Kapıyı açtığında tişört giymediği için rahatlıkla görebildiğim baklavalarına hafifçe vurmuş ve onu iterek içeri girmiştim. Sızlanarak kapıyı kapatmıştı ve odasına geçip yatağına oturmuştum.

"Sana hesap soracağım." demiştim kaşlarımı çatarak.

"Ne hesabı? Ne yapmışım yine?" diye sorduğunda aklıma gelen şeyle gülmüştüm.

"Ay dur önce şunu söyleyeyim de gülelim, Minho hyung bana 'Siz Felix'le sevgili ya da flört müsünüz?' diye sordu." dediğimde ikimiz de bir süre birbirimizi döverek gülmüştük.

"Tamam şimdi ciddiyet zamanı. Sen elin adamına neden benim her bokumu anlatıyorsun?"

"Kime anlatmışım?"

"Yolarım o sarı saçlarını, bilmemezlikten gelme. Minho hyunga anlatmışsın her şeyimi. Utanmasan yediğimiz bokları da anlatacakmışsın." dediğimde kaşlarını çatıp bombastic side eye atmıştı bana.

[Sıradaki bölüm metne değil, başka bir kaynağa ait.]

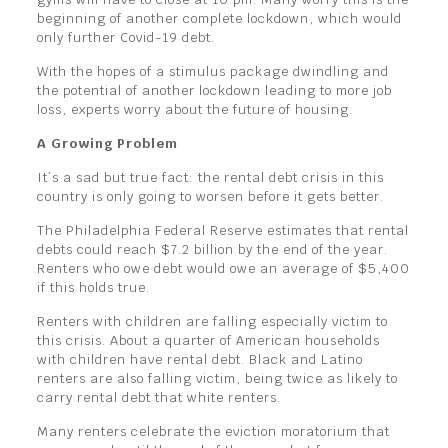
beginning of another complete lockdown, which would
only further Covid-19 debt.
With the hopes of a stimulus package dwindling and
the potential of another lockdown leading to more job
loss, experts worry about the future of housing.
A Growing Problem
It’s a sad but true fact: the rental debt crisis in this
country is only going to worsen before it gets better.
The Philadelphia Federal Reserve estimates that rental
debts could reach $7.2 billion by the end of the year.
Renters who owe debt would owe an average of $5,400
if this holds true.
Renters with children are falling especially victim to
this crisis. About a quarter of American households
with children have rental debt. Black and Latino
renters are also falling victim, being twice as likely to
carry rental debt that white renters.
Many renters celebrate the eviction moratorium that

"Bir şey anlatmadım ki Minho hyunga ben. Dün ilk defa bahsettim hatta, o da kapıda kaldığın ve gerileceğini bildiğim içindi... Bir de senin çok iyi bir arkadaş olduğunu söylemiştim ama bu kadar, fazlası yok." demişti.

"Namık Kemal'in bir sözü vardır bilir misin bebeğim?" diye sormuştum ve başını iki yana sallamıştı.

"At yalanını sikeyim inananı. Doğruyu söylesen ölürsün dimi?"

"Quokka'm yemin ederim söylemedim hiçbir şey. Bundan rahatsız olduğunu biliyorum, yapar mıyım?" dediğinde kurduğu cümlenin mantıklı olması duraksamama neden olmuştu.

"E bu adam nereden biliyor o zaman? İnanmıyorum sen anlattın." demiştim.

"Nereden bildiğini bilmiyorum ama ben anlatmadım Sungie'm." dediğinde omuz silkmiştim. Lix'im anlatmadıysa başka kim anlatabilirdi ki? Kimse.

"Neyse... Chan hyungun arkadaşı olduğu için göz yumacağım ama bir başkası olsaydı yolardım seni." demiştim.

"E ama ben hiçbir şey söylemedim ki! Neyse konuyu kapatalım, ben sonra soracağım Minho hyunga." demişti ve başımla onaylamıştım.

Yatağa uzanıp telefonlarımızı elimize alıp Instagram'da gezinmeye başlamıştık. Lix'imi bilmiyorum ancak ben öyle bir dalmıştım ki üstüme atlayan bedenle sanal dünyadan çıkabilmiştim.

"Jeongin! İn lan üstümden!" demiştim telefonu yanıma bırakıp omuzlarından onu itmeye çalışırken ama pek başarılı olduğum söylenemezdi çünkü sülük gibi yapışmıştı.

"Olmaz, inmem!" demiş ve dudaklarını uzatmıştı.

Yüzümü buruşturarak elimi dudaklarına kapamış ve başını geriye itmiştim.